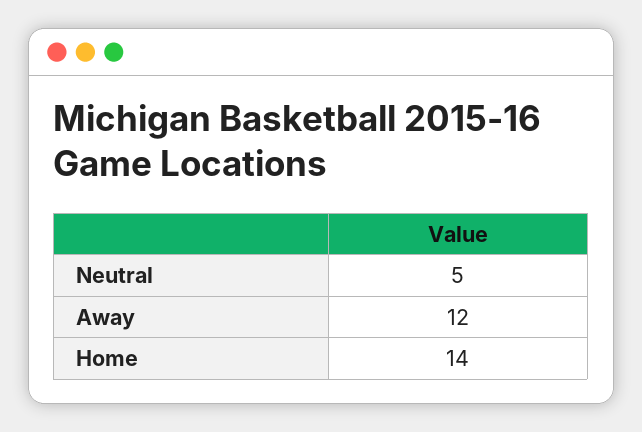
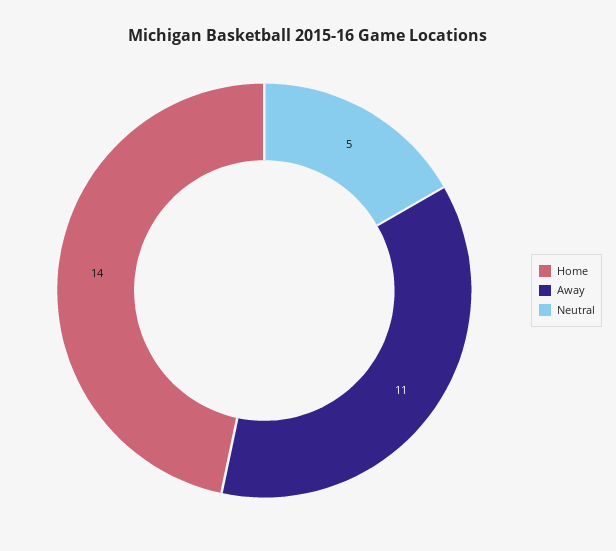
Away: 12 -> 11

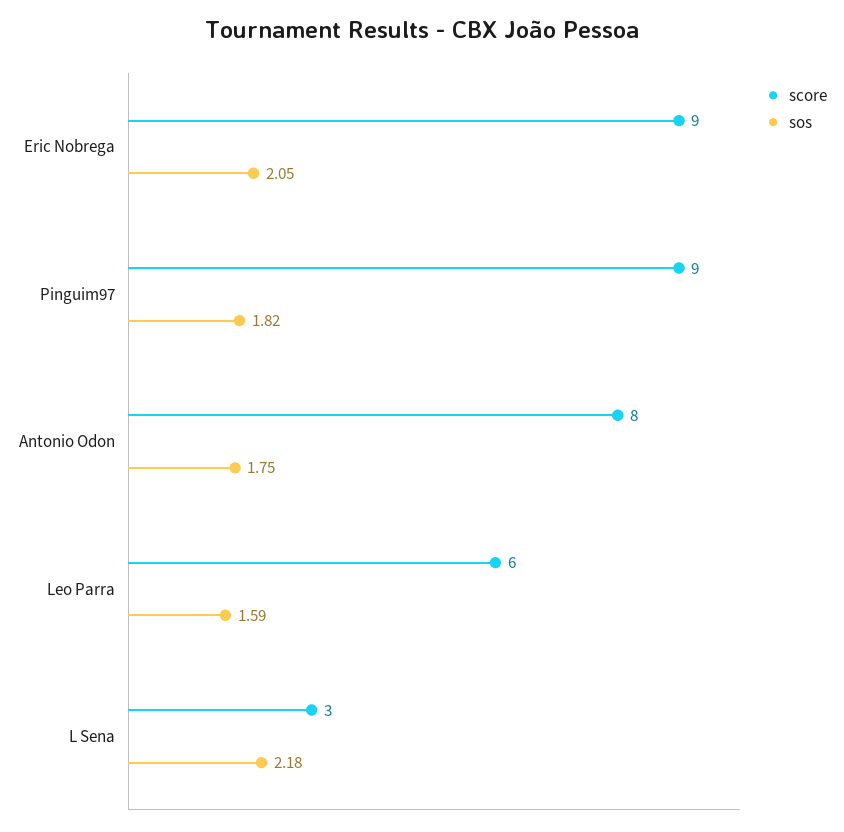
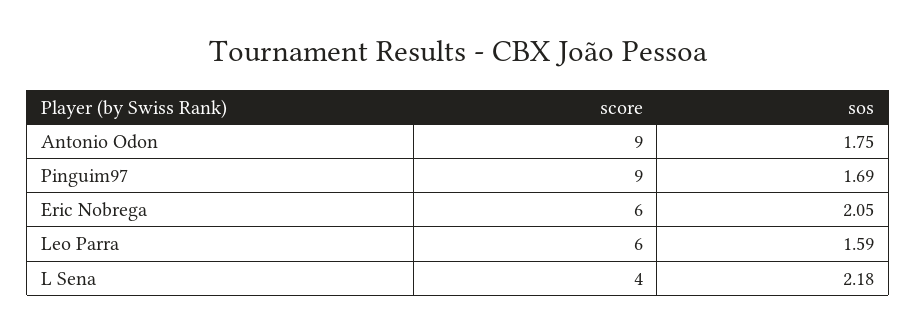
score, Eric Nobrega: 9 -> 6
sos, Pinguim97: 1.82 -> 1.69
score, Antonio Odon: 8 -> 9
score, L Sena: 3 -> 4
...
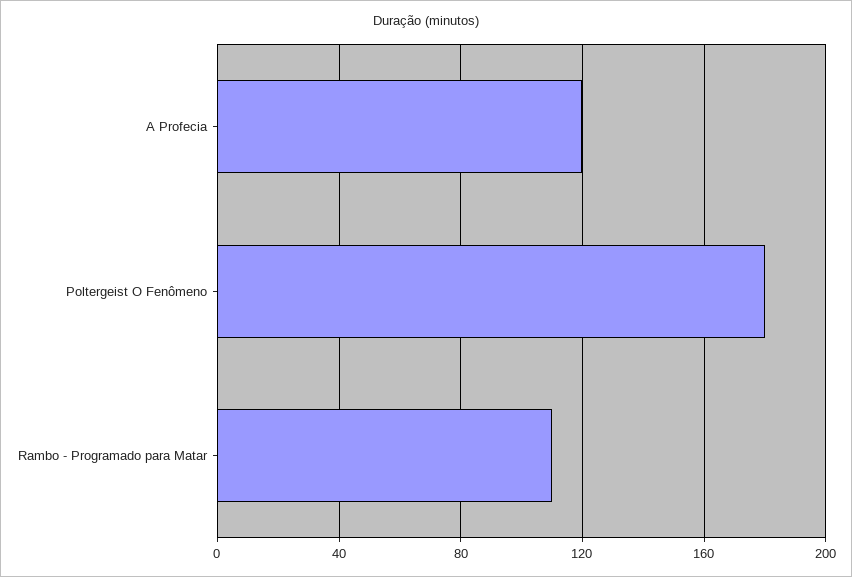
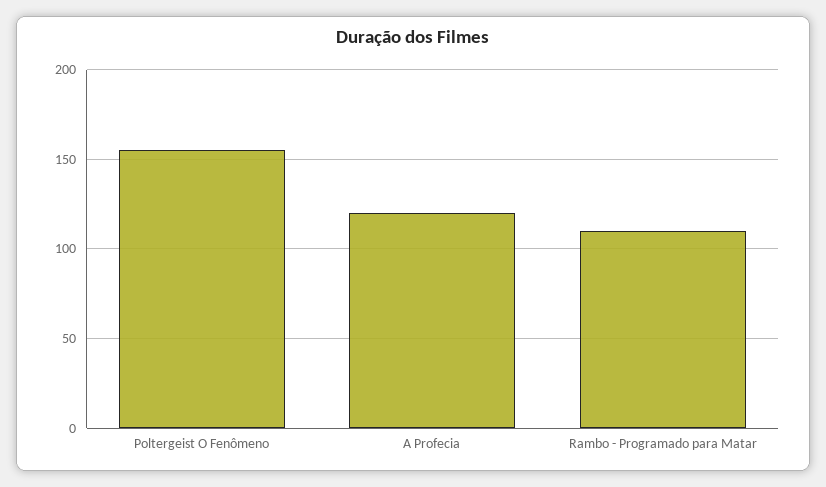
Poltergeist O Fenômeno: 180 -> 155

WORK REQUIRED:
Report each line of the data that includes the string "score".

EXERCISE RESULT:
score, Eric Nobrega: 9 -> 6
score, Antonio Odon: 8 -> 9
score, L Sena: 3 -> 4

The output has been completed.